CNBP seminar – Macquarie University

cnbplogosquare117 December 2014: Local Event

Visiting Researcher Professor Sergey Deyev delivered a seminar at Macquarie Node entitled: Multifunctional nanoconstructs for bioimaging and therapy.

Summary: Numerous self-assembly systems have been designed, which allow for control of assembly-disassembly with relatively gentle stimuli. These have applications for the construction of “smart” materials for a number of applications (drug delivery, biosensors, etc.).  We address the stability of the barnase−barstar system (BBS) -“glued” assemblies subject to destruction. To this end, we test their behavior under severe protein denaturing conditions such as high temperature and low pH as well as high salt and chaotropic agent (urea and guanidinium hydrochloride) concentrations.

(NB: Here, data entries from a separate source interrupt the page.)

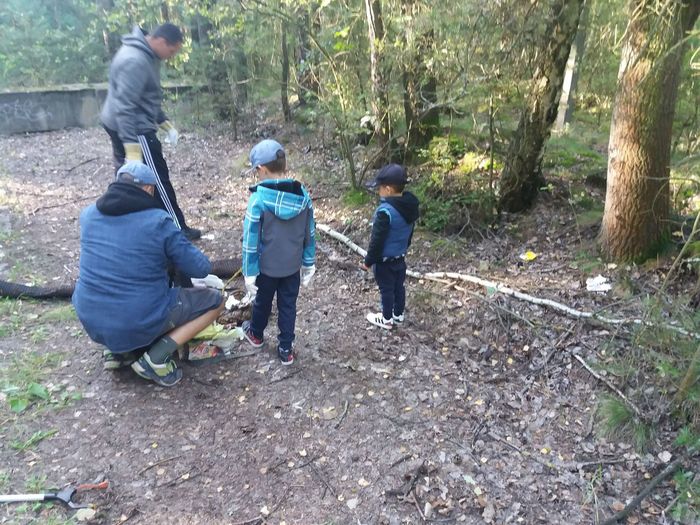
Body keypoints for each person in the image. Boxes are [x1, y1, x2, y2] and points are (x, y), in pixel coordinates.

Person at [72, 162, 224, 387]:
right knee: (215, 301)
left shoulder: (88, 215)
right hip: (138, 317)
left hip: (91, 316)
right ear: (148, 189)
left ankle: (118, 352)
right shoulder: (157, 221)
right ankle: (156, 359)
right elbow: (200, 268)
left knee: (116, 290)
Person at [100, 22, 201, 241]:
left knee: (128, 181)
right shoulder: (135, 60)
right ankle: (177, 229)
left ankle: (130, 229)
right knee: (156, 180)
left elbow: (147, 96)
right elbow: (126, 106)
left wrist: (164, 122)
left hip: (125, 124)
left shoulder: (146, 54)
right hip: (134, 129)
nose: (171, 57)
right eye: (172, 51)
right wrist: (131, 146)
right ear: (161, 41)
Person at [240, 139, 316, 365]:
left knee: (262, 301)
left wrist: (249, 271)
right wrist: (308, 262)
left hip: (266, 268)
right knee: (288, 305)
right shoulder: (302, 196)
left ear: (261, 169)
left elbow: (250, 240)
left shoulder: (258, 200)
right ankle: (285, 348)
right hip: (292, 267)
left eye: (256, 171)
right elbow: (309, 232)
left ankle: (256, 334)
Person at [360, 164, 420, 329]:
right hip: (400, 259)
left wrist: (368, 261)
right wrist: (403, 248)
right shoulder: (409, 208)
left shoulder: (385, 212)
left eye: (379, 188)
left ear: (388, 189)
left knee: (386, 290)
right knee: (399, 287)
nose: (378, 191)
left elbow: (377, 241)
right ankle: (398, 315)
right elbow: (410, 234)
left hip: (384, 262)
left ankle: (386, 319)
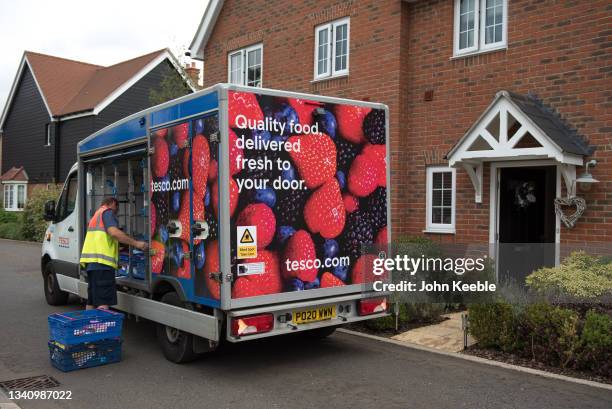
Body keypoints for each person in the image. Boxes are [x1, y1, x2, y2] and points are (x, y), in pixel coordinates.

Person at [80, 197, 148, 310]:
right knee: (103, 301)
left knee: (92, 300)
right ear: (111, 203)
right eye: (117, 207)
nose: (117, 211)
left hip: (92, 265)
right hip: (102, 265)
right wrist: (137, 244)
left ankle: (90, 326)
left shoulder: (97, 214)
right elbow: (114, 233)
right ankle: (102, 327)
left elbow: (103, 240)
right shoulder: (107, 212)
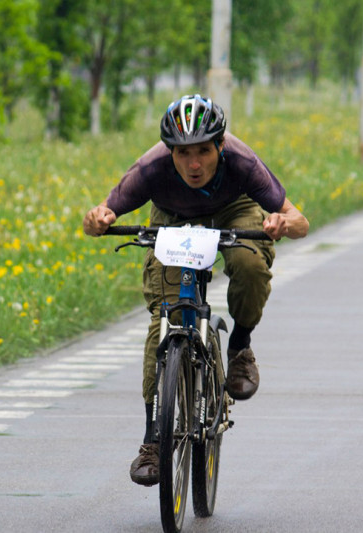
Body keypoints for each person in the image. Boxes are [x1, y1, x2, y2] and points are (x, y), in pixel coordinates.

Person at [83, 94, 309, 486]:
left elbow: (300, 220)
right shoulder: (151, 168)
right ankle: (154, 439)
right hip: (172, 218)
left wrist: (282, 223)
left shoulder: (242, 161)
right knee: (164, 317)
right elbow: (100, 217)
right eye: (183, 152)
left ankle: (239, 347)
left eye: (204, 151)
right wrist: (99, 219)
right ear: (170, 151)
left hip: (233, 209)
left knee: (250, 265)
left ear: (220, 145)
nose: (194, 164)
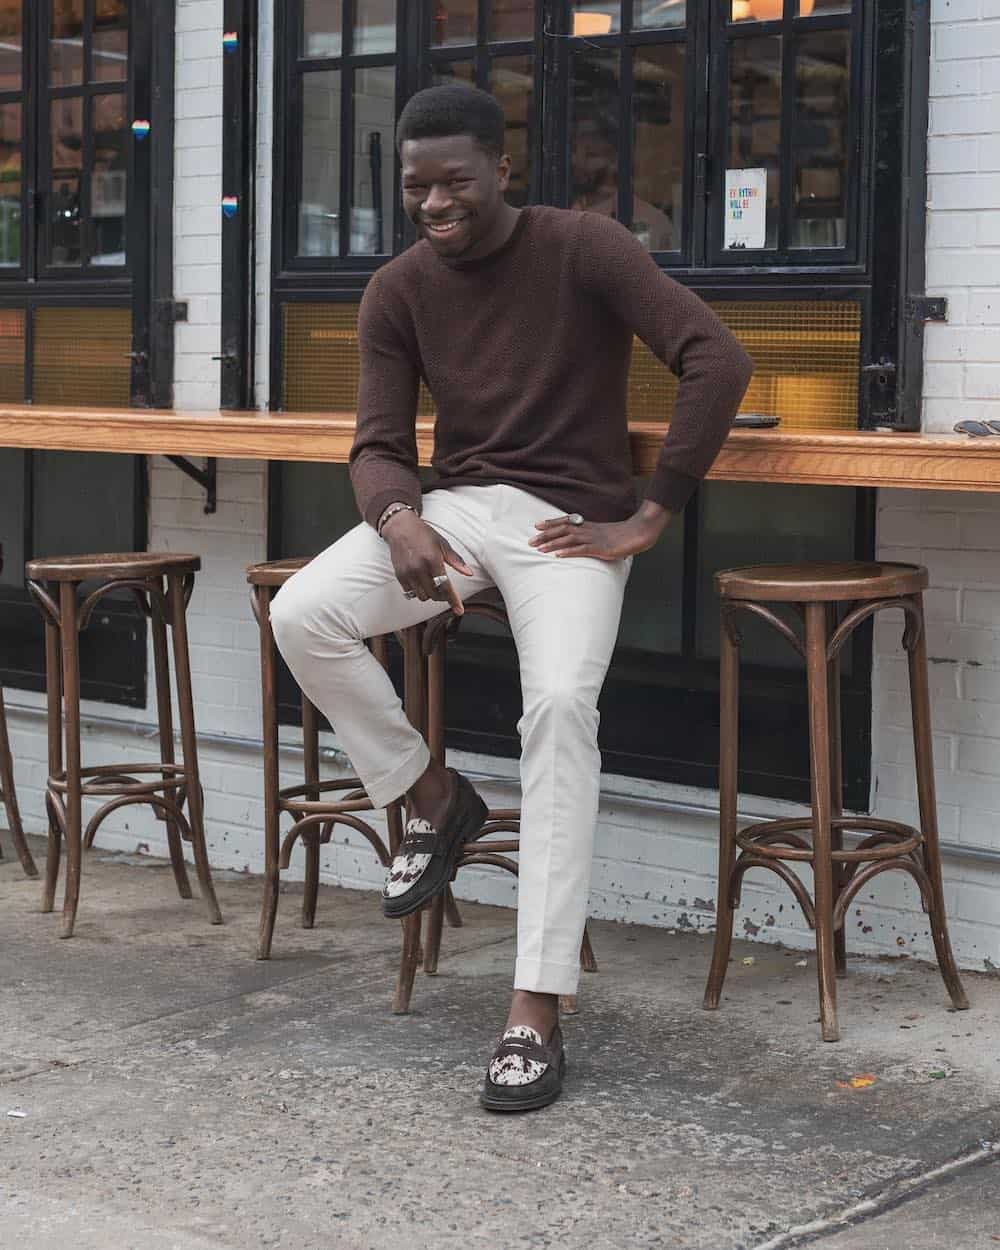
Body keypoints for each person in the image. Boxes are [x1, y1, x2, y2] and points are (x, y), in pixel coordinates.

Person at [270, 83, 752, 1113]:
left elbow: (716, 357)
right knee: (304, 610)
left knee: (559, 712)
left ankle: (534, 1004)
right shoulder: (396, 289)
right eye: (416, 187)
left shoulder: (586, 247)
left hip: (569, 523)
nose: (435, 204)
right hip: (457, 512)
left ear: (502, 173)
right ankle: (432, 797)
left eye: (455, 183)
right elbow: (377, 440)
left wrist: (651, 511)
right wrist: (396, 513)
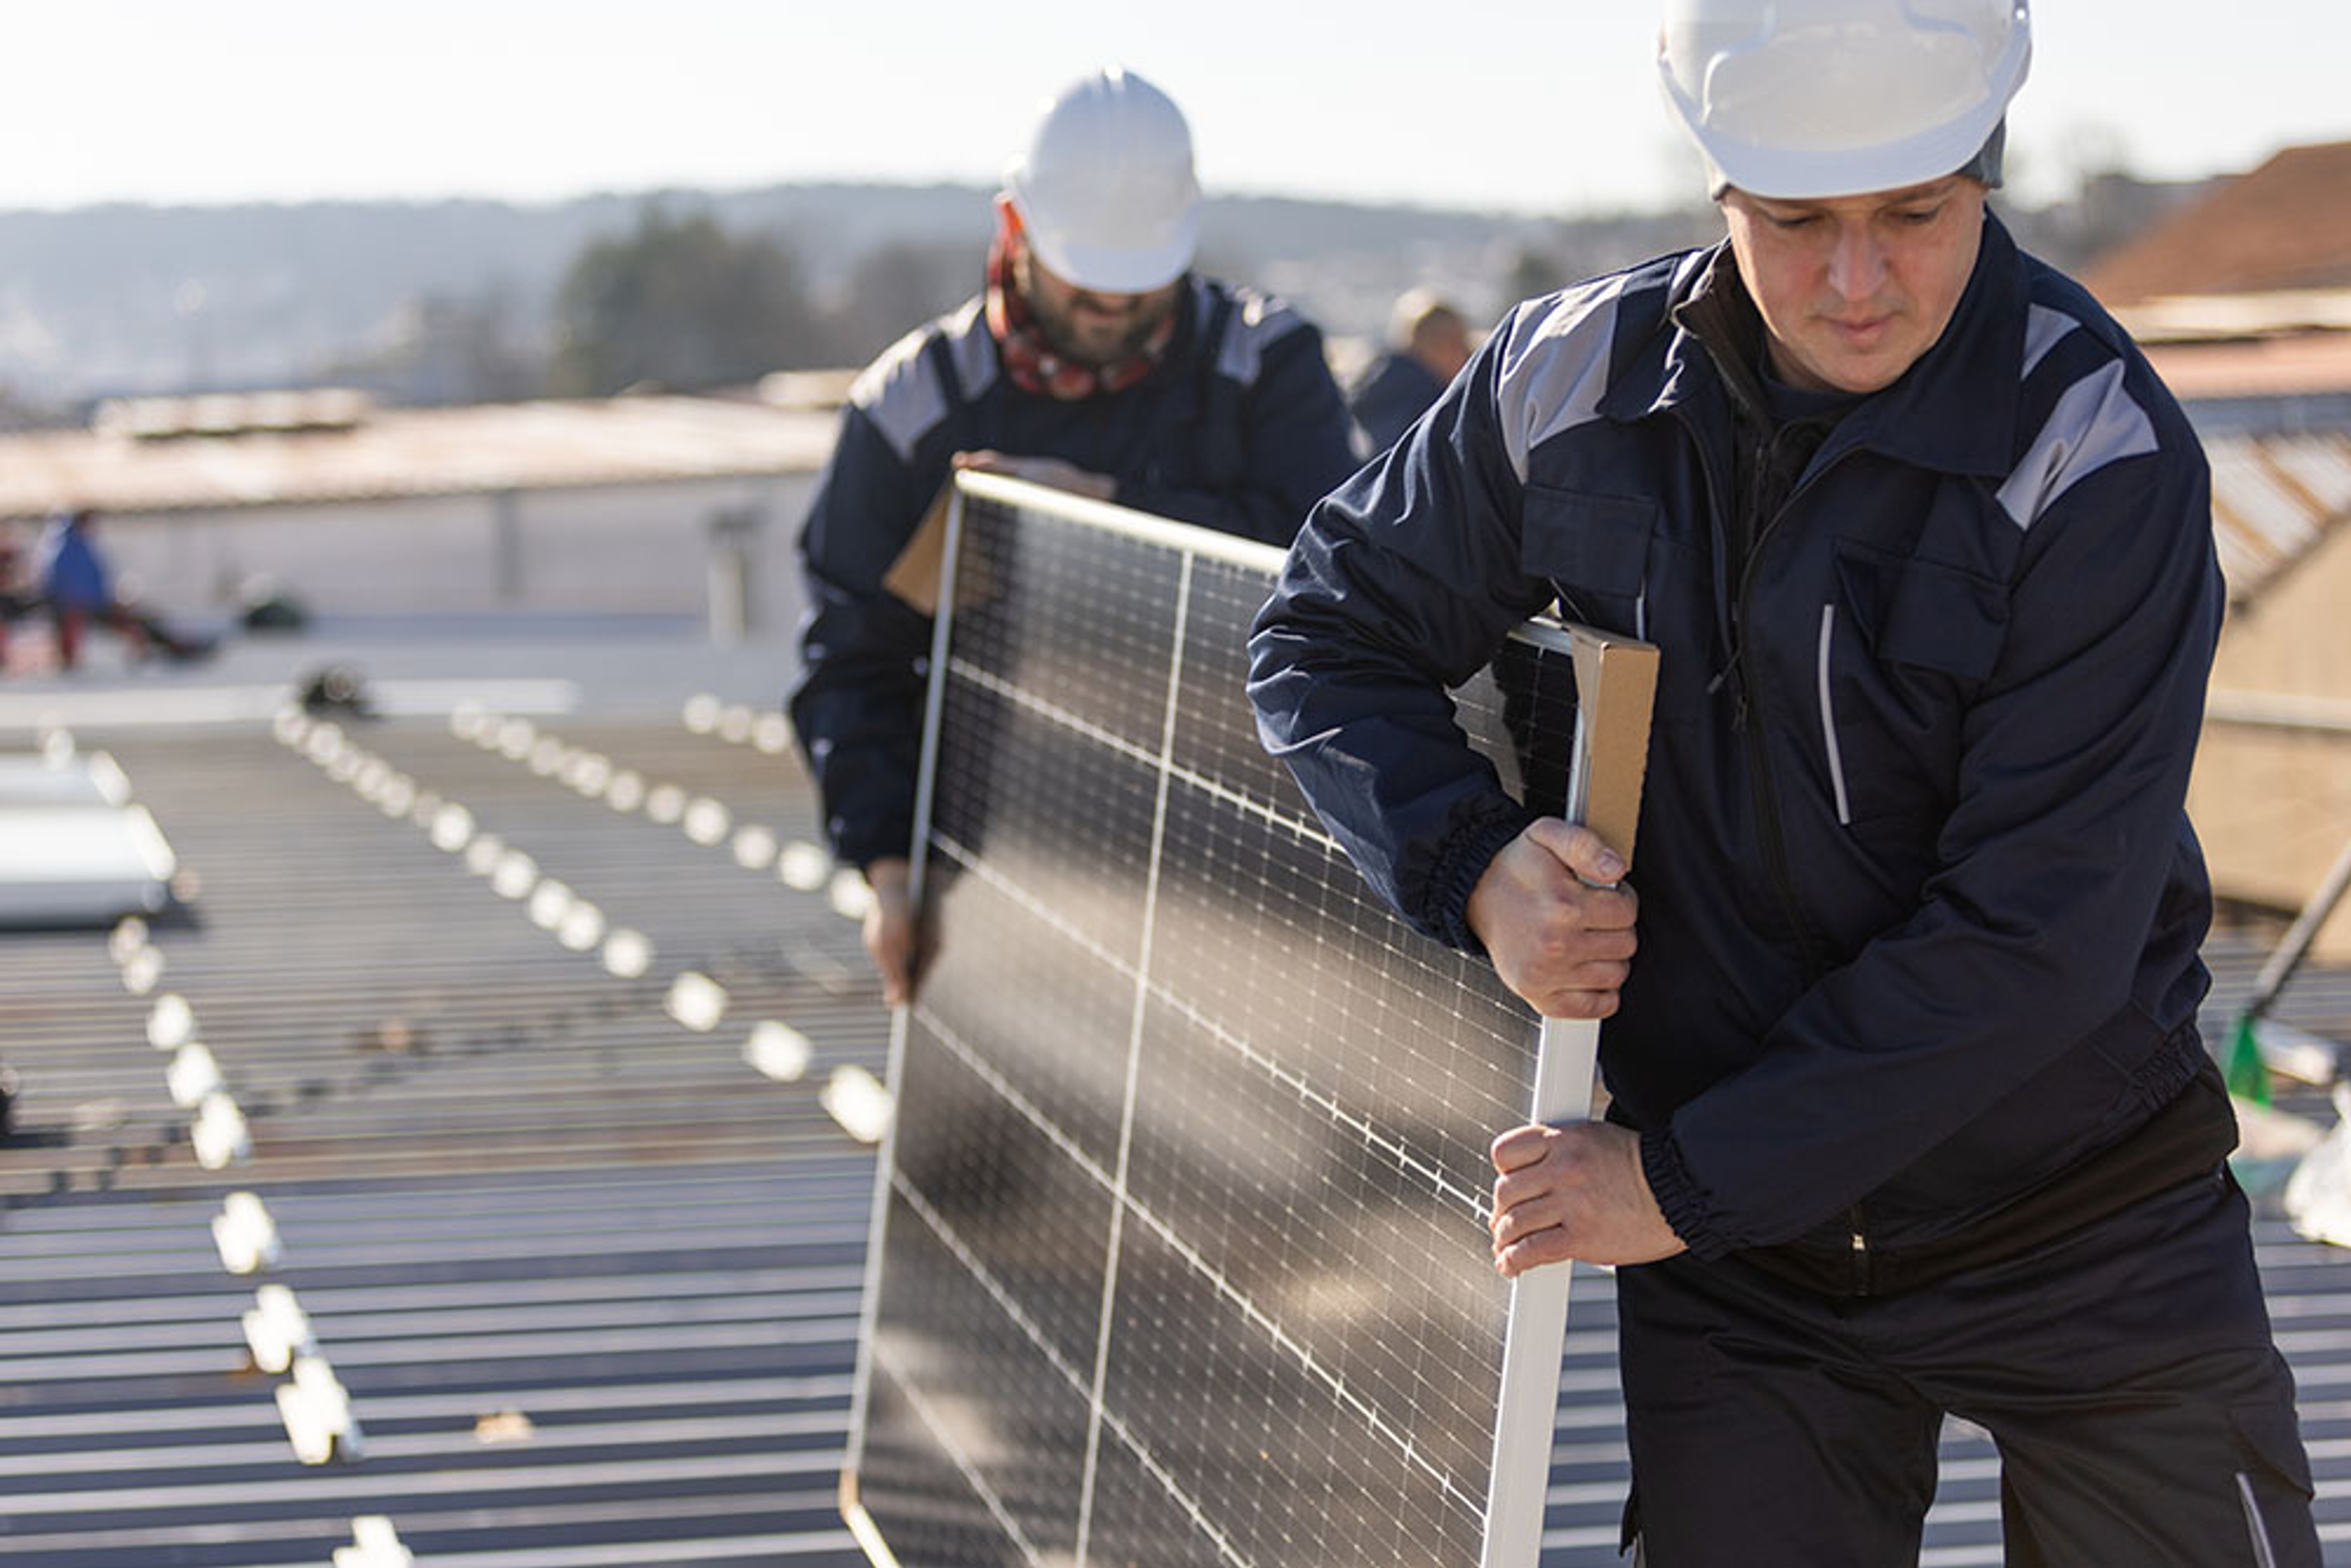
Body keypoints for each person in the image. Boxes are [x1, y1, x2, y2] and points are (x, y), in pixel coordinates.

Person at [1247, 1, 2320, 1561]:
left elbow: (2033, 934)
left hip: (2078, 1225)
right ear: (1717, 187)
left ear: (1986, 167)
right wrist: (1473, 859)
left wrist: (1676, 1182)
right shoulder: (1567, 388)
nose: (1855, 280)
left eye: (1913, 215)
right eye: (1797, 222)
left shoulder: (2092, 448)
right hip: (1752, 1285)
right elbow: (1324, 627)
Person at [790, 66, 1357, 1005]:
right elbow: (854, 660)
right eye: (1086, 281)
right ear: (1014, 231)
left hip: (1244, 877)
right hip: (1009, 876)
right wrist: (887, 868)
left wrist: (1105, 507)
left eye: (1138, 287)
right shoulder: (912, 413)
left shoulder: (1266, 369)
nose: (1112, 309)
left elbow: (1337, 571)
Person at [32, 509, 212, 669]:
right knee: (125, 622)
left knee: (140, 618)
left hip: (93, 602)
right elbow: (64, 585)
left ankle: (175, 645)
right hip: (78, 605)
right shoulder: (65, 549)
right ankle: (171, 647)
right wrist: (88, 602)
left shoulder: (79, 546)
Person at [1348, 288, 1472, 453]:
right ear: (1442, 346)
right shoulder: (1433, 409)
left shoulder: (1367, 389)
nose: (1468, 356)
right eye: (1460, 344)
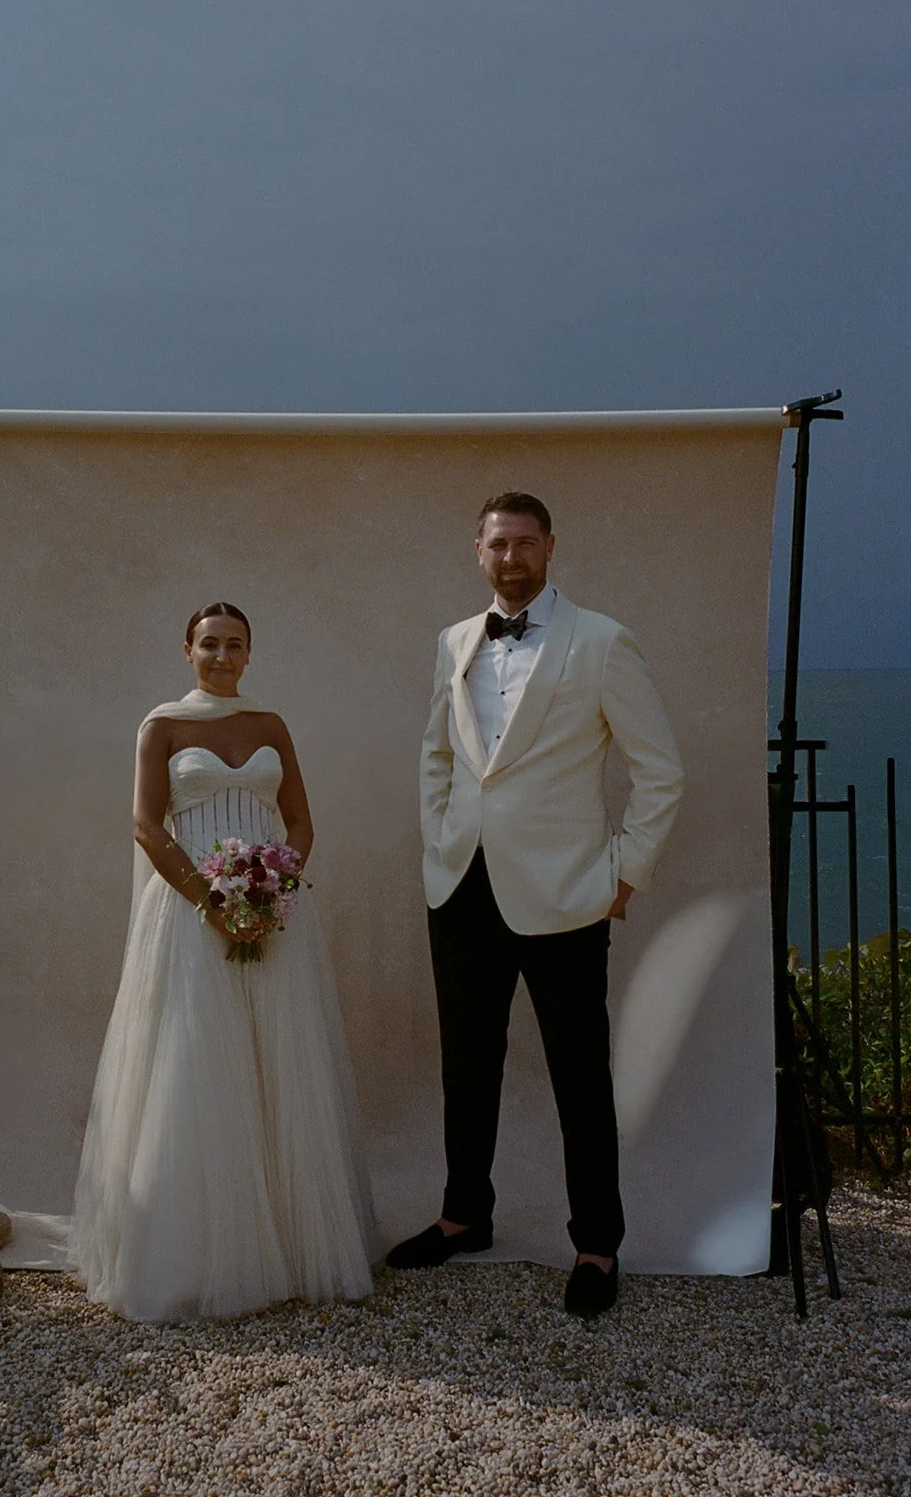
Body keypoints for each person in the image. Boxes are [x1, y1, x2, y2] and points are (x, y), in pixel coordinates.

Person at [387, 494, 684, 1315]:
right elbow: (437, 754)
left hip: (566, 894)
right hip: (462, 886)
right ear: (478, 551)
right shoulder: (455, 640)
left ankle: (597, 1245)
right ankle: (463, 1216)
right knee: (466, 1065)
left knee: (580, 1075)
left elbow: (660, 769)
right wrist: (439, 844)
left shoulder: (602, 641)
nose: (511, 557)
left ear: (550, 546)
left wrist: (624, 875)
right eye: (498, 544)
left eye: (524, 543)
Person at [70, 602, 375, 1322]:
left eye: (235, 645)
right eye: (209, 644)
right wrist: (213, 901)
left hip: (271, 912)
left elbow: (299, 819)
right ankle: (193, 1259)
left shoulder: (271, 725)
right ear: (187, 650)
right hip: (189, 912)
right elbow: (147, 824)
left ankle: (290, 1248)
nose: (222, 656)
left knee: (280, 1068)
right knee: (198, 1070)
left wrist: (274, 888)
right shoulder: (162, 725)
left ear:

Alternatively, it is desirable to design materials that are hard to disassemble. For example, self-assembled multifunctional theranostic agents are expected to demonstrate significant stability to ensure retention of all functional modules within a single entity to be able to perform all programmed functions e.g., imaging, drug delivery, stimulus-responsiveness. We studied such robust protein-assisted nanoparticle self-assembly systems based on barnase-barstar, streptavidin-biotin, antibody-antigen, and protein A-immunoglobulin interactions. The barnase-barstar pair is particularly advantageous due to its productions by genetic engineering. N- and C-termini of both proteins are not involved in the molecular interface of the proteins within the complex, so they are available for fusions such as those with antibodies, fluorescent proteins, and bacterial toxins, which can be used as additional functional modules of the hybrid protein-particle constructions.

The results on applications of barnase-barstar platform with important types of the nanoparticles, including quantum dots, luminescent nanodiamonds, colloidal gold, magnetic NPs, luminescent upconversion NPs as well as delivery of pseudomonas exotoxin A and radioisotope to the HER2/neu overexpressing human adenocarcinoma cells are presented.